Молодые люди, с которыми я общался в Париже, не очень отличались от моих друзей в Берлине и Мюнхене. Встречались ли в «Селекте», на Монпарнасе или в Романском кафе у мемориальной церкви, в гостеприимном доме мадам Жак Буке в Париже или у венского домашнего очага надворной советницы Берты Цуккеркандль, лица и разговоры оставались всегда приблизительно те же. Друг друга понимали, говорили ли по-французски с немецким акцентом или болтали друг с другом на несколько неуклюжем английском; у другого всегда можно было предположить известный опыт и знания, полезные для самого себя; любили тех же поэтов, тех же художников и композиторов, те же ландшафты, ритмы, игры и жесты. Такое наднациональное единодушие между представителями определенного поколения и класса существовало, наверно, всегда: феномен старше, чем технический аппарат, благодаря которому он теперь становится просто естественным и неизбежным. В восемнадцатом столетии юноши пяти континентов с энтузиазмом, который повсюду был одинаково безмерным, одинаково истеричным, реагировали на известные чувствительные клише, знаменитейшим из которых остается универсальная «вертеровская эпидемия». В девятнадцатом затем прошли ницшеанская лихорадка, бацилла Рихарда Вагнера, бодлеровский невроз.

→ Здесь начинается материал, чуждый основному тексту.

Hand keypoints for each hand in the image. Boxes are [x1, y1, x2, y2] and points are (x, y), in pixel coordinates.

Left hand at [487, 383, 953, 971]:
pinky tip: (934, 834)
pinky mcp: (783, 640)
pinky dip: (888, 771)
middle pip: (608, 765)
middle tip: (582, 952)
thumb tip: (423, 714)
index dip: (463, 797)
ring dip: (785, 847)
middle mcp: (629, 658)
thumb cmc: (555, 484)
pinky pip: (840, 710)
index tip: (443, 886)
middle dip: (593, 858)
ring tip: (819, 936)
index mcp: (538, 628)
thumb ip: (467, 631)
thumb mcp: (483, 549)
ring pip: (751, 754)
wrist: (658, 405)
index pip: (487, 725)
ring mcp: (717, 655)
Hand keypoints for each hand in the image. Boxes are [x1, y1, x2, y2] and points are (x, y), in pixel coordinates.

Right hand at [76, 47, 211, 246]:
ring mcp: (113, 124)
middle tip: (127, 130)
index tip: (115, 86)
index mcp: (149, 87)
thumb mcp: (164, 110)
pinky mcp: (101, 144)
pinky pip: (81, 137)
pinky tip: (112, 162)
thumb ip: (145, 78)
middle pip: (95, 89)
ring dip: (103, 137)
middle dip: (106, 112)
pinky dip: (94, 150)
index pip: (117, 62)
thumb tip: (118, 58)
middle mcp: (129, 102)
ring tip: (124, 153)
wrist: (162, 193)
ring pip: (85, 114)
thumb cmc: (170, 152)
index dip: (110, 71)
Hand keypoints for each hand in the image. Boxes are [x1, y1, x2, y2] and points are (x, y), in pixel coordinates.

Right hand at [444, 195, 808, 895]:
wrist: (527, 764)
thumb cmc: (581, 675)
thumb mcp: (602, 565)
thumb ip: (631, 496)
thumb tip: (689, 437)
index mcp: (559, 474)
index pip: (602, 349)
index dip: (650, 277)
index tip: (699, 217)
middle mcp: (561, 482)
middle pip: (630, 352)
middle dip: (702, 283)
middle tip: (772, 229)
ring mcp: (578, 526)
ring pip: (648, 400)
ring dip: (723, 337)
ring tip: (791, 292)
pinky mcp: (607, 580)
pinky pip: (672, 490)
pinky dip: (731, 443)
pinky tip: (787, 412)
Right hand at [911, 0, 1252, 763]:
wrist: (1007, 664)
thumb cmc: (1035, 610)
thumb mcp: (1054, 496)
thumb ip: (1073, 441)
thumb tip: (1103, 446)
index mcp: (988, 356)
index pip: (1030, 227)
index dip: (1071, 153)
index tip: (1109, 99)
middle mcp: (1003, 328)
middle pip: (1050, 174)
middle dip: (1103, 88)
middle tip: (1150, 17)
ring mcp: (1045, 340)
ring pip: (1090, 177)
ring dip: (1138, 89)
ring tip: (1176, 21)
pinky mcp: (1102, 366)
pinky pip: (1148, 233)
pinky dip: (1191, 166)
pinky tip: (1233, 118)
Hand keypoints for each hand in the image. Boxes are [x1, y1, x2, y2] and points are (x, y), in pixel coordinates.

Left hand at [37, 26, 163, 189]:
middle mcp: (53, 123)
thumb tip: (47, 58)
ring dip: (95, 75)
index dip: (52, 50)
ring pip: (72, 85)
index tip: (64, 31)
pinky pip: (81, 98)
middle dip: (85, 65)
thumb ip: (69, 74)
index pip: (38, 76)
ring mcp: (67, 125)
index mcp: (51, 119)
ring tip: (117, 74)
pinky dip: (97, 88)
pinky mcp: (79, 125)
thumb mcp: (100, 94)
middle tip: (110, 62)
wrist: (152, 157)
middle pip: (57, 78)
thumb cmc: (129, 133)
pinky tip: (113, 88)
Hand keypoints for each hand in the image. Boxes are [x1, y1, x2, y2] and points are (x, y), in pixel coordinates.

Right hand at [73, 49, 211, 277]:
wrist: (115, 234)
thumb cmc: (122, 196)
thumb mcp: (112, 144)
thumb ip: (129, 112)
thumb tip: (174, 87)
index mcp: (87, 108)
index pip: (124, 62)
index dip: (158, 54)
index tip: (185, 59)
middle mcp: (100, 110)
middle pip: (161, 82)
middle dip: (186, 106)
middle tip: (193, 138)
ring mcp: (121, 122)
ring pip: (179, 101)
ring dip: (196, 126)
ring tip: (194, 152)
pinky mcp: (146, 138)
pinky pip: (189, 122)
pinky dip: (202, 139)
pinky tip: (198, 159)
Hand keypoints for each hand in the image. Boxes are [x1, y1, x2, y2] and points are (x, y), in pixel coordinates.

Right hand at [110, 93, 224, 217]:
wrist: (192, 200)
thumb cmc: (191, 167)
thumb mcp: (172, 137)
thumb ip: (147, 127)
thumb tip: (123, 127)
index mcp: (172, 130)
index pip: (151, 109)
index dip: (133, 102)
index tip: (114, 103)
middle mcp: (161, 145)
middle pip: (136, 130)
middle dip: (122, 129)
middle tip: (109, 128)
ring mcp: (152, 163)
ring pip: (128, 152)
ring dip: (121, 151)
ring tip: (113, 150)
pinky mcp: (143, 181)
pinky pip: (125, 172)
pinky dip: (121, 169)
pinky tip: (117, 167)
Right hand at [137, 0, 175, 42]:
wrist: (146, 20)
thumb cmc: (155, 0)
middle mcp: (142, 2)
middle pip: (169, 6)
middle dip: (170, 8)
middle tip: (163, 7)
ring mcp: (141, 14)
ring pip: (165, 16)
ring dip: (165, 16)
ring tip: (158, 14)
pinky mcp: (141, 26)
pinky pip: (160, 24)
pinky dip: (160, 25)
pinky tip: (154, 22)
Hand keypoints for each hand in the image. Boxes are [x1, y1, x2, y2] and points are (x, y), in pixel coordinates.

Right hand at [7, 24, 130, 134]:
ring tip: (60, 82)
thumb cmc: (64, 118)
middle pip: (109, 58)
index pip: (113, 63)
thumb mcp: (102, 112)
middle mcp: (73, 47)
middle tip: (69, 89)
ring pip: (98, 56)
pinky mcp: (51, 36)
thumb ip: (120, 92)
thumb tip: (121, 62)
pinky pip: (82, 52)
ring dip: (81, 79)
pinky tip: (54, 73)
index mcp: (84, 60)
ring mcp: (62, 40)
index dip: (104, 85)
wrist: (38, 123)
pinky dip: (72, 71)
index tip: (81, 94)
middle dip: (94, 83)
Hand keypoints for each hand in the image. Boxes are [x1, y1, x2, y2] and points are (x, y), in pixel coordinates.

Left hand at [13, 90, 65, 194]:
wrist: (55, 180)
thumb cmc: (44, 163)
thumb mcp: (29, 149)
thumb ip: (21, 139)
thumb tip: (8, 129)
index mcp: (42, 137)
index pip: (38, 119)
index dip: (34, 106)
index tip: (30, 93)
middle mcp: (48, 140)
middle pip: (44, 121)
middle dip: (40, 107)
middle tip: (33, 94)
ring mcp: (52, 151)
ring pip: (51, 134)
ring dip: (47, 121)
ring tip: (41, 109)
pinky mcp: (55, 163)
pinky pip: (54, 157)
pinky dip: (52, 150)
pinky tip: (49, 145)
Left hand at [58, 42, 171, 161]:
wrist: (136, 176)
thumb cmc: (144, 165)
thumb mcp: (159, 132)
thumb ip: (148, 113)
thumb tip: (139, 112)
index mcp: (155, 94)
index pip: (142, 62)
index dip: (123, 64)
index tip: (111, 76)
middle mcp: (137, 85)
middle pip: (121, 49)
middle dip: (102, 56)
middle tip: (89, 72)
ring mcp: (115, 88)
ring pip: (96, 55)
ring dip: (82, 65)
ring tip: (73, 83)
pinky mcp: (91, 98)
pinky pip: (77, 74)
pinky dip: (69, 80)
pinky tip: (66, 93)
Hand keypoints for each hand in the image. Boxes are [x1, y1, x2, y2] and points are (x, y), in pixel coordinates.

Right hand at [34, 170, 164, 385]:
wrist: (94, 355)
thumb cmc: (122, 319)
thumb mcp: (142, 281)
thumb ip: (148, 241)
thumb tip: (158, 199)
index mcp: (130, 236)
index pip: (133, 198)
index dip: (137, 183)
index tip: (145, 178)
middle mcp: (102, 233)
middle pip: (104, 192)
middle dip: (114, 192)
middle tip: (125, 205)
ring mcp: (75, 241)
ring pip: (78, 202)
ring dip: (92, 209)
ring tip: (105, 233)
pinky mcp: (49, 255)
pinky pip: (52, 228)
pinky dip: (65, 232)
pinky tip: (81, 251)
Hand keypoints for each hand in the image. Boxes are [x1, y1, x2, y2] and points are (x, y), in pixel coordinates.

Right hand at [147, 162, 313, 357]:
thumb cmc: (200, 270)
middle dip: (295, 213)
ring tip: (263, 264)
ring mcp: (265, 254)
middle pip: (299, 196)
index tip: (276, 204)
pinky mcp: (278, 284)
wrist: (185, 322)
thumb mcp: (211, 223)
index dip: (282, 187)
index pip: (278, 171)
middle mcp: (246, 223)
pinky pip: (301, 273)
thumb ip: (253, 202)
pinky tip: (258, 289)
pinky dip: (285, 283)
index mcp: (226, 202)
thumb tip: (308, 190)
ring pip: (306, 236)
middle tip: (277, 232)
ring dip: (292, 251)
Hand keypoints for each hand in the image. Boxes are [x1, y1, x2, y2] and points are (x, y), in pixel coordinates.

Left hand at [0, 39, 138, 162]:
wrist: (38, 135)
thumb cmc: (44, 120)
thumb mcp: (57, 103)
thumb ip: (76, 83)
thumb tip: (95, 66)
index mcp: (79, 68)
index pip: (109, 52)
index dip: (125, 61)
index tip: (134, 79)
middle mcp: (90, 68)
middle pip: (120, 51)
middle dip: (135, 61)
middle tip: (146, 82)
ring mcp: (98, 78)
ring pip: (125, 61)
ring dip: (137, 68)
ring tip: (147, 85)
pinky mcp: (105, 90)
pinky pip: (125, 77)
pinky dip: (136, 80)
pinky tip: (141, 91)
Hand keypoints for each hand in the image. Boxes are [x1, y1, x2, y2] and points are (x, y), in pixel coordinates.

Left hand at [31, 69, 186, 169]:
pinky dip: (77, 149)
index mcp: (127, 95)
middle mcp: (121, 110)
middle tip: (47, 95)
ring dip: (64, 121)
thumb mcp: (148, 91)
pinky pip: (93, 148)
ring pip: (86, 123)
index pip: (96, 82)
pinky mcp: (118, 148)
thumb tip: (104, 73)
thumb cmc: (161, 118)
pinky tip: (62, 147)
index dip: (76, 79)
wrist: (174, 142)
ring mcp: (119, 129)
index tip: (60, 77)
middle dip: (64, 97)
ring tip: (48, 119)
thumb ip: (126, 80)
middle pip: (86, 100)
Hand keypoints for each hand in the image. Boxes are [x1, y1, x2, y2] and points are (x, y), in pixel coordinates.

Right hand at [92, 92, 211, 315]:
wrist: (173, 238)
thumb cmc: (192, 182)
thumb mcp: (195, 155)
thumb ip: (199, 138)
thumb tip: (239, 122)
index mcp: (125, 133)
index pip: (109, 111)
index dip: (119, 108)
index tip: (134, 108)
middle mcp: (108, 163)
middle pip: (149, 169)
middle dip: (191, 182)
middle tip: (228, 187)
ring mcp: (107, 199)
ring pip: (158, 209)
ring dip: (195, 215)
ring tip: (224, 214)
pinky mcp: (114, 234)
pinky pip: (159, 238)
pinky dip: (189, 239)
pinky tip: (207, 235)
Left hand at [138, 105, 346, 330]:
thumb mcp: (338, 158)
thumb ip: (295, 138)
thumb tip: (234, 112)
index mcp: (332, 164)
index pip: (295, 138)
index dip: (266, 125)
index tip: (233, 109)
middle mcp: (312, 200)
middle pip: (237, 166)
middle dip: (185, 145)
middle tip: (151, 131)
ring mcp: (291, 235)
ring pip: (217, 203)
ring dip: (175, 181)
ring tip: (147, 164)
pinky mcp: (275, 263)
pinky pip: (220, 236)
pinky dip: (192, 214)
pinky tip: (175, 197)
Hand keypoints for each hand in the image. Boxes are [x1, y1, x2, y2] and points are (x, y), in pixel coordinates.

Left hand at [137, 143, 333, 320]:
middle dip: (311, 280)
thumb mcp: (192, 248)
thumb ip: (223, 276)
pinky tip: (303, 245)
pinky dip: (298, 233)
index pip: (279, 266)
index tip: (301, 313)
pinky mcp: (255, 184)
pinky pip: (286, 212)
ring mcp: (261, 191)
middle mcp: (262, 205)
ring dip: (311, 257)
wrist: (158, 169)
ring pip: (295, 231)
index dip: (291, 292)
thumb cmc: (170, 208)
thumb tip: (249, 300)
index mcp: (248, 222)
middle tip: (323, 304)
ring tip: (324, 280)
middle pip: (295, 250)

С той же экзальтацией позволила интернациональная часть моего поколения увлечь себя определенными идеями, настроениями, лозунгами. Это было то симпатетическое сродство, на которое намекал Жан Кокто, когда в своем предисловии к французскому изданию моего романа об Александре обращался ко мне как «un de mes Compatriotes» [94]: «Je veux dire, d’un jeune homme qui habite mal sur la terre et qui parle sans niaserie le dialecte du coer»[95].